Joe Wilharber, the man who put glitz into Hollywood film cars
Ron Kellogg is a man most typical car enthusiasts might not have heard of. At his home in Whittier, California, he has one of the world’s largest collections of automotive films and photography, the Kellogg Auto Archives. And he didn’t just find himself with a bunch of negatives overnight. Instead, he built the collection over the last several decades from smaller collections.
One of those smaller collections that Ron’s agreed to share with us comes from the car rental business of Joe Wilharber. In 1923, Joe was persuaded to let Dorothy Davenport rent his personal Stutz Bearcat for her drug-addiction movie, “Human Wreckage,” and he then realized he could make a living by maintaining a collection of exotic cars that he’d then rent to the movie studios.
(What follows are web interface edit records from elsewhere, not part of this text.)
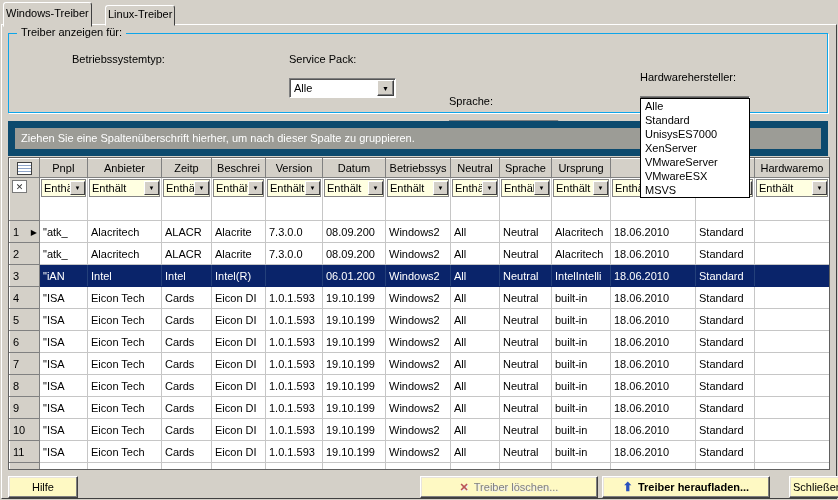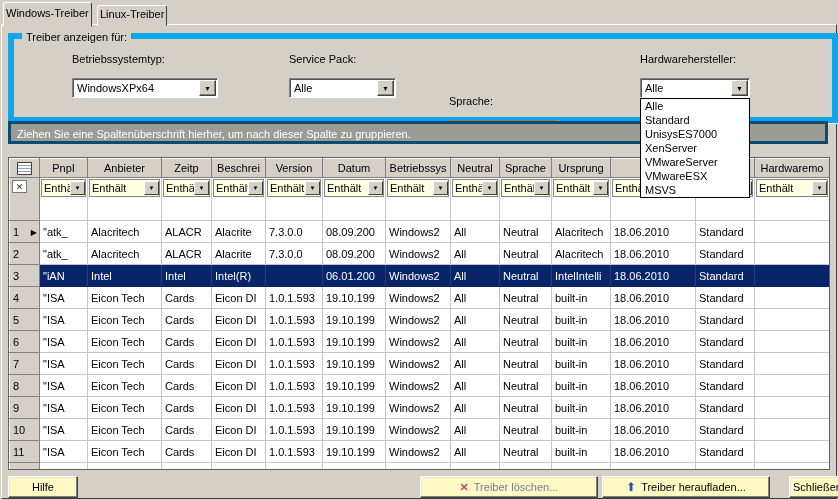--- a/index.html
+++ b/index.html
@@ -13,7 +13,7 @@
        border-color:#fff #404040 transparent #fff;border-radius:3px 3px 0 0;
        padding:0 2px;white-space:nowrap;}
   .tab.active{left:3px;top:2px;height:23px;line-height:21px;z-index:2;}
-  .tab.inactive{left:97px;top:5px;height:19px;line-height:17px;z-index:0;}
+  .tab.inactive{left:105px;top:5px;height:19px;line-height:17px;z-index:0;}
 
   
   .groupbox{position:absolute;left:8px;top:33px;width:818px;height:78px;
Fortunately for him, the movie industry boomed during the Depression, and audiences loved to see the high-priced European machinery that he specialized in.
One newspaper article that Ron saved gives a glimpse of Wilharber’s inventory: Mary Pickford’s $24,000 Delage town car, Rudolph Valentino’s $20,000 Isotta Fraschini town car, a 1909 Unic taxi, Alexander Korda’s $14,000 Fiat town car, a 1902 Reo (that won a “worn out car” race from Los Angeles to Sacramento, a race that suspiciously sounds like a Jay Lamm production, had Jay been around then), Winifred Sheehan’s Voisin touring car, Barney Oldfield’s Austro-Daimler, D.W. Giffith’s 1914 Fiat, another 1914 Fiat that was used in Howard Hughes’ “Hell’s Angels,” and a Ford Model T touring car used in “They Had to See Paris.” “He has a line of French taxis that would make a Parisian pedestrian shudder,” one observer wrote.
Wilharber at one point mentioned that he wanted to buy Fatty Arbuckle’s Pierce-Arrow, but could never strike a deal.
By the mid-1930s, Wilharber’s business, Foreign Auto Rentals Inc., had grown to become one of the two largest film-car rental agencies in Hollywood, along with Eugene LaJunie (who, oddly enough, specialized in older American cars, like Stutz Bearcats). He apparently kept a staff of mechanics at Foreign Auto Rentals to keep the cars in shape for whatever Hollywood would need of him.
After about 1938, Wilharber seems to have dropped off the face of the map. Ron said he didn’t know what ever happened to Foreign Auto Rentals; he got the following photos from Dean Batchelor’s estate, and Batchelor never said how he obtained the photos before he died. However, the building that housed Foreign Auto Rentals, which was located at 6422 Selma Avenue and is visible in the background of one of the photos, still stands today and houses an art studio.